Tasks to complete:
#1 In the article about Krafton's CEO and ChatGPT, what underwater survival game is Unknown Worlds Entertainment responsible for?
#2 Pick up the article about Krafton's CEO and ChatGPT after its final sentence and keep writing it.

Selected text:
■ ■ ■ ■ ■ ■ ■
When Changhan Kim, CEO of the South Korean gaming company Krafton, decided he needed a way out of a costly acquisition deal, he didn’t call his lawyers—he opened ChatGPT. The result is one of the most striking cautionary tales about AI-assisted decision-making in corporate America, and it ended with a Delaware judge ordering the company reverse everything it had done.

A Delaware judge found Kim used ChatGPT to engineer the removal of Unknown Worlds Entertainment—the indie studio responsible for the underwater survival game Subnautica—CEO Ted Gill from the company to dodge a $250 million bonus payout. 

“Fearing he had agreed to a ‘pushover’ contract, Krafton’s CEO consulted an artificial intelligence chatbot to contrive a corporate ‘takeover’ strategy,” Delaware’s Court of Chancery Vice Chancellor Lori Will wrote in a ruling on Tuesday.
■ ■ ■ ■ ■ ■ ■
Excerpts from a dataset
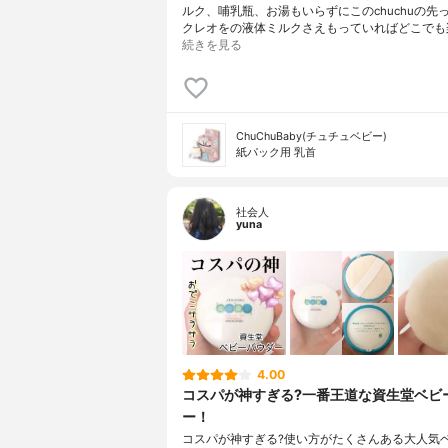
ルク、哺乳瓶、お湯もいらずにこのchuchuの先
クレオをの液体ミルクさえもっていればどこでも
続きを見る
ChuChuBaby(チュチュベビー)
紙パック用 乳首
社会人
yuna
4.00
コスパが神すぎる?一番王道な資生堂ベビ
ー！
コスパが神すぎる?使い方がたくさんある大人気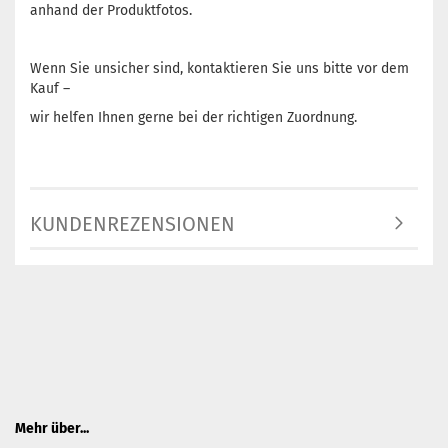
anhand der Produktfotos.
Wenn Sie unsicher sind, kontaktieren Sie uns bitte vor dem
Kauf –
wir helfen Ihnen gerne bei der richtigen Zuordnung.
KUNDENREZENSIONEN
Mehr über...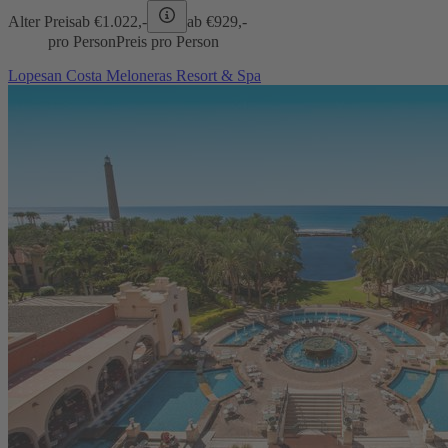
Alter Preis
ab €
1.022,-
ab €
929,-
pro Person
Preis pro Person
Lopesan Costa Meloneras Resort & Spa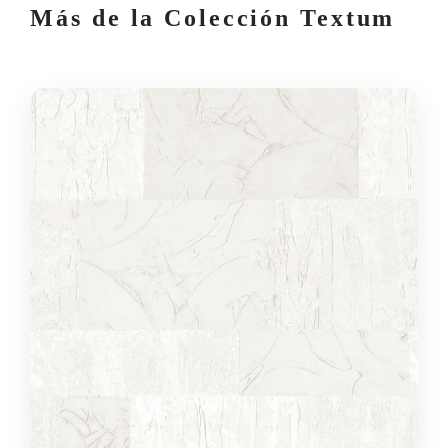
Más de la Colección Textum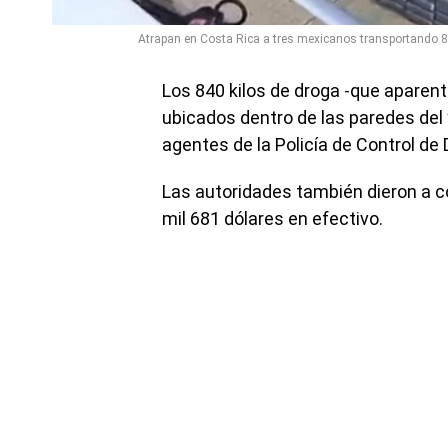
Atrapan en Costa Rica a tres mexicanos transportando 840
Los 840 kilos de droga -que aparen
ubicados dentro de las paredes del 
agentes de la Policía de Control de 
Las autoridades también dieron a 
mil 681 dólares en efectivo.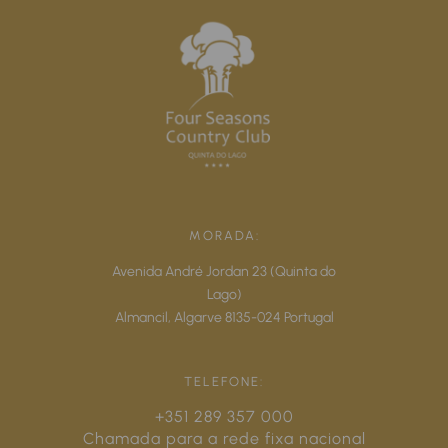
MORADA:
Avenida André Jordan 23 (Quinta do
Lago)
Almancil,
Algarve
8135-024
Portugal
TELEFONE:
+351 289 357 000
Chamada para a rede fixa nacional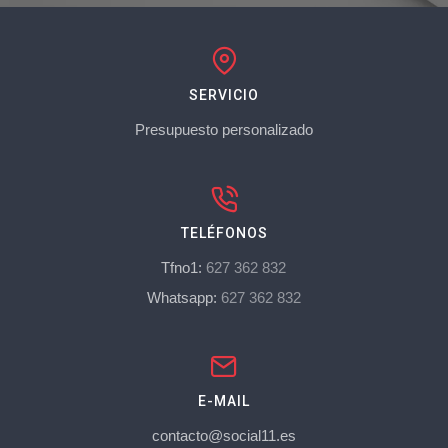
SERVICIO
Presupuesto personalizado
TELÉFONOS
Tfno1:
627 362 832
Whatsapp:
627 362 832
E-MAIL
contacto@social11.es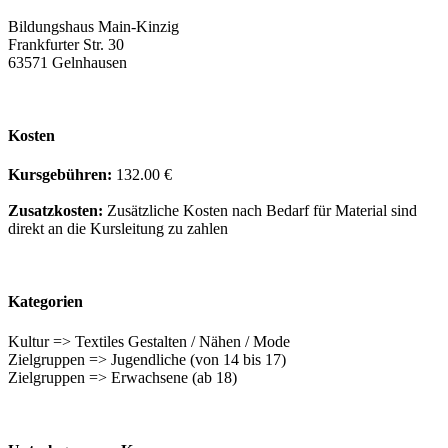
Bildungshaus Main-Kinzig
Frankfurter Str. 30
63571 Gelnhausen
Kosten
Kursgebühren:
132.00 €
Zusatzkosten:
Zusätzliche Kosten nach Bedarf für Material sind
direkt an die Kursleitung zu zahlen
Kategorien
Kultur => Textiles Gestalten / Nähen / Mode
Zielgruppen => Jugendliche (von 14 bis 17)
Zielgruppen => Erwachsene (ab 18)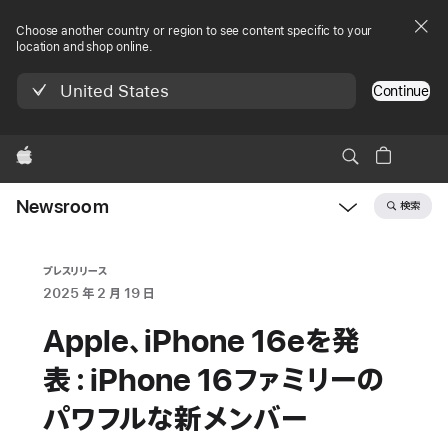
Choose another country or region to see content specific to your
location and shop online.
United States
Continue
Apple
Newsroom
検索
Open
Newsroom
navigation
プレスリリース
2025 年 2 月 19 日
Apple、iPhone 16eを発
表：iPhone 16ファミリーの
パワフルな新メンバー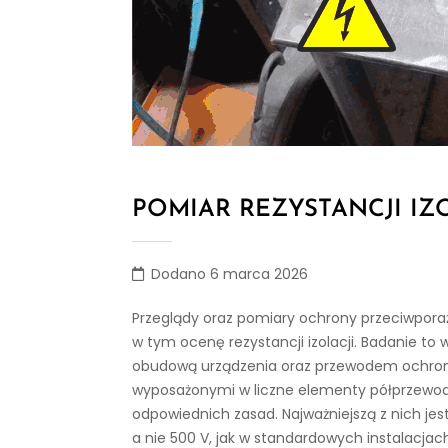
POMIAR REZYSTANCJI IZ
Dodano 6 marca 2026
Przeglądy oraz pomiary ochrony przeciwpora
w tym ocenę rezystancji izolacji. Badanie 
obudową urządzenia oraz przewodem ochronn
wyposażonymi w liczne elementy półprzewodn
odpowiednich zasad. Najważniejszą z nich je
a nie 500 V, jak w standardowych instalacja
■ ■ ■ ■ ■ ■ ■
Exercise results:
#1 Subnautica.

#2
In 2021, Krafton, the publisher behind the global phenomenon PUBG: Battlegrounds, acquired Unknown Worlds Entertainment for $500 million. As part of the deal, Krafton agreed to pay an additional $250 million earn-out bonus if the studio’s hotly anticipated sequel, Subnautica 2, hit certain sales targets. The contract also guaranteed that Unknown Worlds would remain independent, with cofounders Charlie Cleveland and Max McGuire, along with Gill, retaining operational control—and only being removed for cause.

Usually, it’s a good thing to hit and even exceed sales targets, but for Krafton, trouble started when their own internal sales projections showed Subnautica 2 was well on track to trigger that payout. When Maria Park, Krafton’s head of corporate development, told Kim a “dismissal with cause” would not rid the company of its $250 million bonus obligation without exposing the company to “lawsuit and reputation risk,” Kim looked toward an AI chatbot for guidance. 

Kim, spooked by what he privately called a “pushover” deal, bypassed his own legal team and turned to ChatGPT for help. When the AI chatbot responded that the earnout would be “difficult to cancel,” the ruling read, Kim didn’t accept the answer. He pushed further—and the chatbot obliged with a detailed, multi-stage corporate takeover strategy dubbed “Project X.”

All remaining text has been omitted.